WORK ITEM A: Repeat the forum post on speech recognition and music word for word.

DOCUMENT PASSAGE:

BEGIN

Notation Software Users Forum - View Single Post

Sherry C · #7 04-26-2016, 03:43 PM

Hi,

Speech recognition is tougher than a few notes, but that's not what we're talking about here

I used to work in hearing research (Kresge Hearing Research Institute at the University of Michigan in Ann Arbor, MI, USA), and research on speech recognition has been going on for decades, with a lot of funding from the government

Given what I know of it as well as music, I would have to disagree as to a difference in complexity. Both are quite complex analyses - pretty much 4D. With both you have pitch (essential in some languages and definitely essential to music), duration, loudness, and timbre (formants in speech; timbre is essential to distinguishing between instruments and even different pitches from the same instrument).

END

TASK DATA:

BEGIN

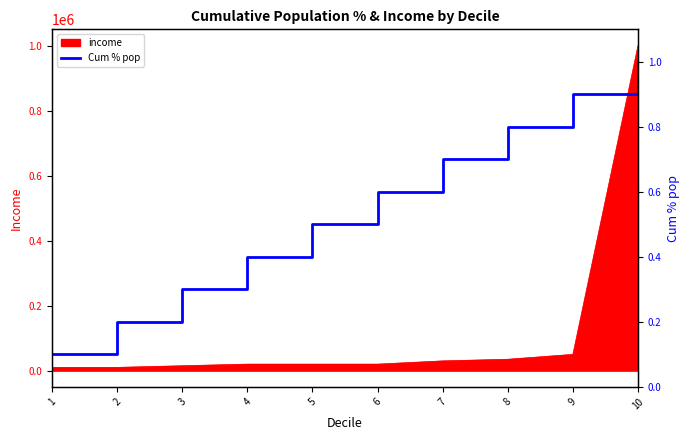

Between 3 and 5, which is larger?

5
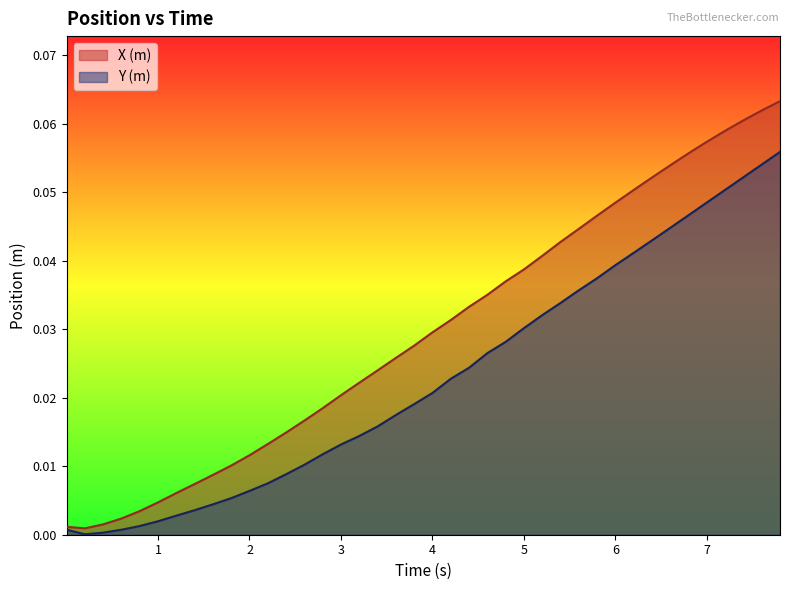

True or false: X (m) and Y (m) cross at least once.

False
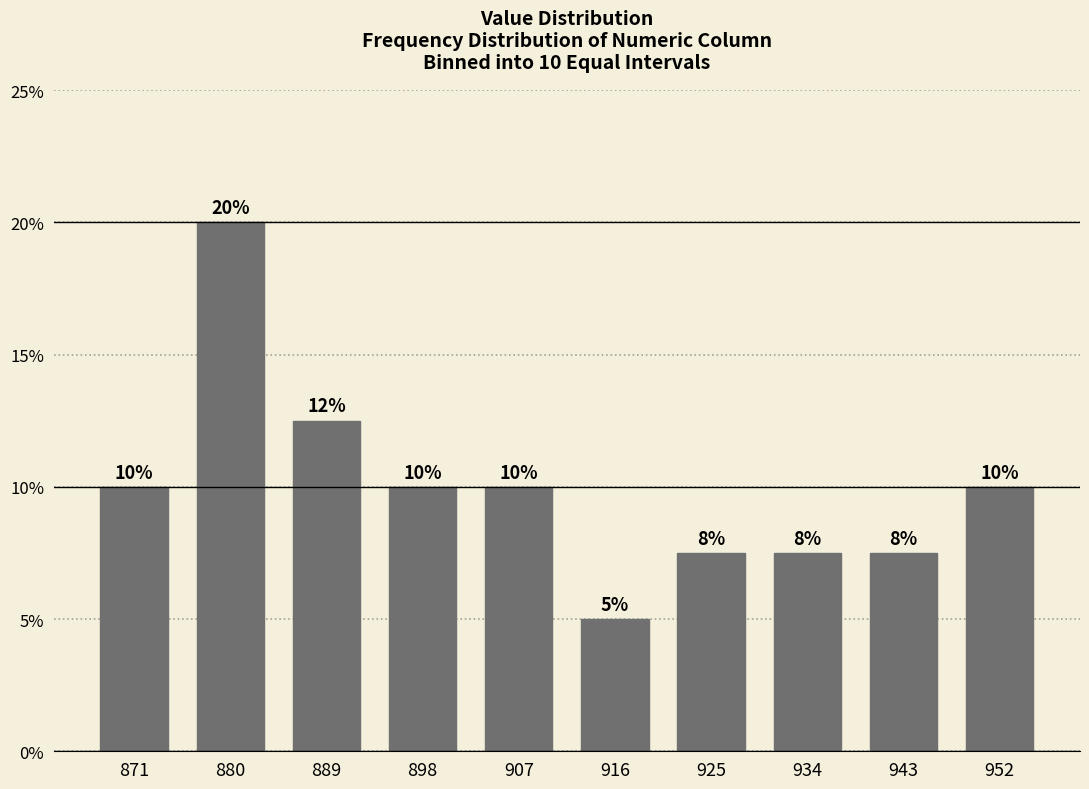

Are the bars horizontal?

No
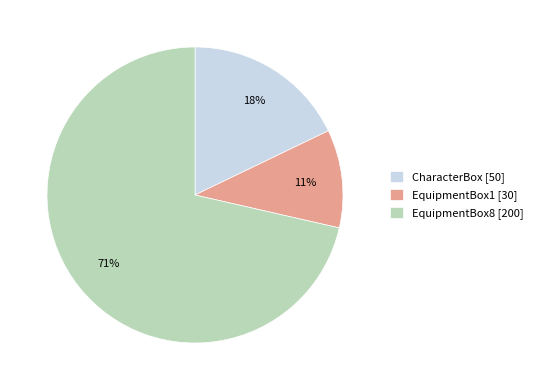

Is the sum of EquipmentBox1 and CharacterBox greater than half?

No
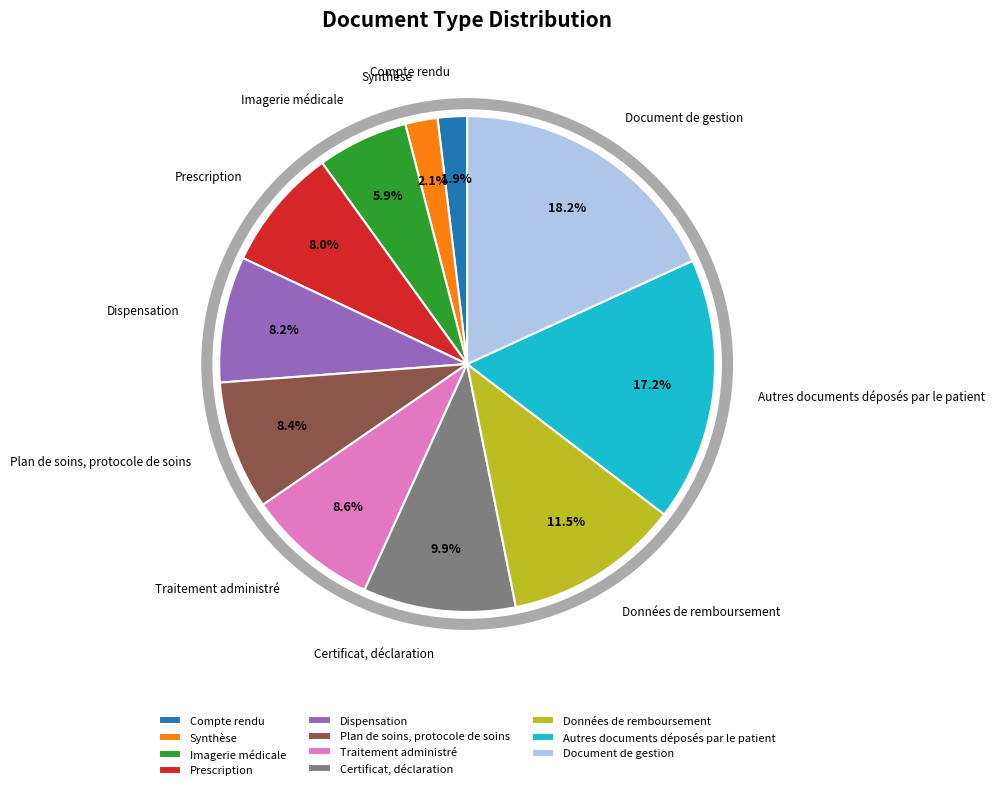

The Prescription slice represents 8% of the pie. True or false?

True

END

WORK ITEM B: Set out the rows as a numbered list, beginning at the line that has "Are the bars horizontal?" and stopping after the last row. Skip blank lines and leave out the pictures.

EXPECTED OUTPUT A:
Notation Software Users Forum - View Single Post

Sherry C · #7 04-26-2016, 03:43 PM

Hi,

Speech recognition is tougher than a few notes, but that's not what we're talking about here

I used to work in hearing research (Kresge Hearing Research Institute at the University of Michigan in Ann Arbor, MI, USA), and research on speech recognition has been going on for decades, with a lot of funding from the government

Given what I know of it as well as music, I would have to disagree as to a difference in complexity. Both are quite complex analyses - pretty much 4D. With both you have pitch (essential in some languages and definitely essential to music), duration, loudness, and timbre (formants in speech; timbre is essential to distinguishing between instruments and even different pitches from the same instrument).

EXPECTED OUTPUT B:
1. Are the bars horizontal?
2. No
3. Is the sum of EquipmentBox1 and CharacterBox greater than half?
4. No
5. The Prescription slice represents 8% of the pie. True or false?
6. True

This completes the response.